In CHL Construction Pte Ltd v Yangguang Group Pte Ltd [2019] SGHC 62 (“CHL v YG”), Justice Chan Seng Onn considered the question of whether, in relation to claims under the Building and Construction Industry Security of Payment Act (“SOPA”), contractual provisions relating to SOPA timelines survive termination of the contract.

Brief facts: The claimant sub-contractor, Yangguang Group Pte Ltd (“Sub-Contractor”), entered into a sub-contract with the main contractor, CHL Construction Pte Ltd (“Main Contractor”).

On 9 July 2018, the Sub-Contractor completed the works.

On 10 July 2018, a Certificate of Substantial Completion was received.

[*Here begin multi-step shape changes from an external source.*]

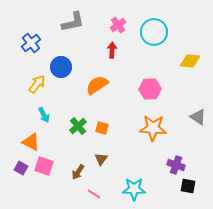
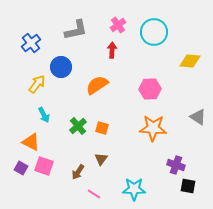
gray L-shape: moved 3 px right, 8 px down
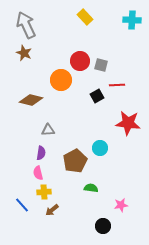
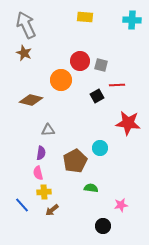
yellow rectangle: rotated 42 degrees counterclockwise
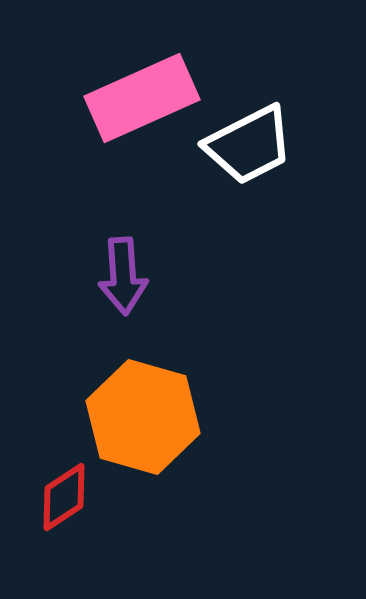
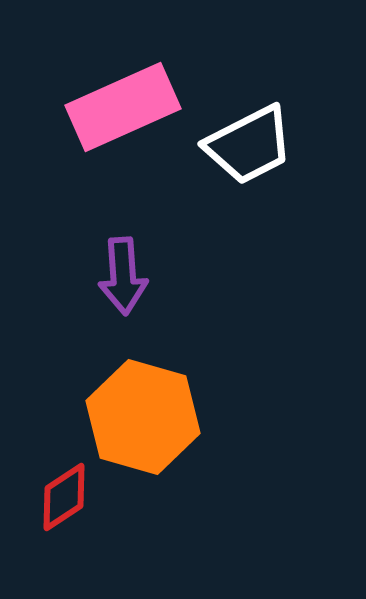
pink rectangle: moved 19 px left, 9 px down
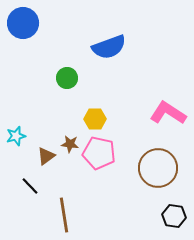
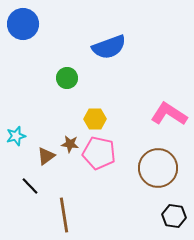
blue circle: moved 1 px down
pink L-shape: moved 1 px right, 1 px down
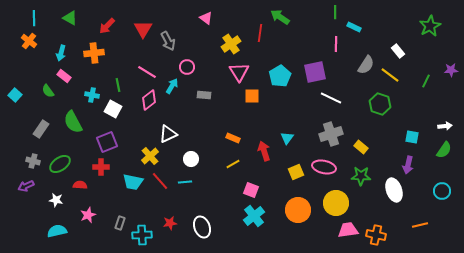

On 20 July 2018, the Sub-Contract was terminated.

On 30 August 2018, the Sub-Contractor served its Progress Claim 10 (“PC10”), claiming for works done until 30 August 2018 and for release of half of the retention monies.

On 24 September 2018, an adjudication application was lodged in respect of PC10.

The adjudicator awarded sums to the Sub-Contractor. The Main Contractor applied to set aside the Adjudication Determination.

The key issue. The key issue before the High Court was whether PC10 was served in contravention of s. 10(2)(a) SOPA: if so, then the Adjudication Determination would be rendered invalid, and the Main Contractor would succeed in its setting aside application.

The key clause. In this regard, the key clause was Cl. 37 of the Sub-Contract, while provided that the Sub-Contractor had to “withhold its penultimate payment claim “until three months after the Certificate of Substantial Completion has been received by” the Main Contractor” (emphasis in original; [14] CHL v YG).

As such, per [15] CHL v YG, if Cl. 37 survives termination and provides for the time-line for service of the penultimate payment claim, then PC10 would have been premature and invalid.

SOPA timelines apply notwithstanding termination. The High Court then proceeded to reason that:

(a)   A SOPA payment claim must be served in accordance with the timeline in s. 10(2) SOPA ([20] CHL v YG);


(b)   “… termination of the contract subsequent to the point of time the statutory entitlement to payment had arisen and accrued does not alter the timeline for service of a SOPA payment claim that applies to that contractor’s accrued statutory entitlement to payment. Instead, the timeline for service is determined at the point the statutory entitlement to payment arises; if the contract stipulates such a timeline, the contractual time-line applies…” ([21] CHL v YG);


(c)   On the facts, when the works were completed and CSC was obtained, the Sub-Contract was subsisting. So the Sub-Contractor’s entitlement to payment had arisen and accrued as of that date, and the SOPA time-lines would follow that which was specified in s. 10(2) SOPA read with Cl. 37 – hence, PC10 was served prematurely ([29] – [30] CHL v YG).


Contractual time-lines post termination. CHL v YG is an interesting decision, as there are not many decisions that deal with post-termination claims.

For respondents, CHL v YG is an important decision as it affirms that contractual time-lines can operate post-termination (at least in certain factual scenarios).

However, prudent respondents should also take note of the Court of Appeal decision in Audi, and how jurisdictional objections should be raised as early as possible.

Food for thought. We leave by observing that in an earlier decision of Lau Fook Hoong Adam v GTH Engineering & Construction Pte Ltd [2015] SGHC 141, the High Court in obiter considered at [51] that “… A stipulation for payment claims to be filed at certain timings necessarily implies that payment claims are not to be filed outside those timings … it is, at the very least, arguable that a payment claim issued at any time after the issuance of the final claim or final payment claim and thus not in accordance with the SIA Conditions 2005 or the SIA Conditions 2011 respectively, is invalid as it fails to comply with s 10(2)(a) of the SOPA. …

CHL v YG would appear to also suggest that in certain scenarios, the parties can “limit” the timing for service of a payment claim (see in particular the discussion on s. 36(2) SOPA and the reference to the New South Wales decision of John Holland Pty Ltd v Coastal Dredging & Construction Pty Limited & Ors in CHL v YG).

We query to what extent can parties attempt to do so, appearing in mind s. 36(2) SOPA, and the fact that there is a “default” time-line in SOPA to cater to instances where the parties had failed to address time-lines in their contract.   

Tags: Building and Construction Industry Security of Payment Act; Adjudication; Payment Claim; Time-line; Validity; s. 10(2)(a); Post-termination.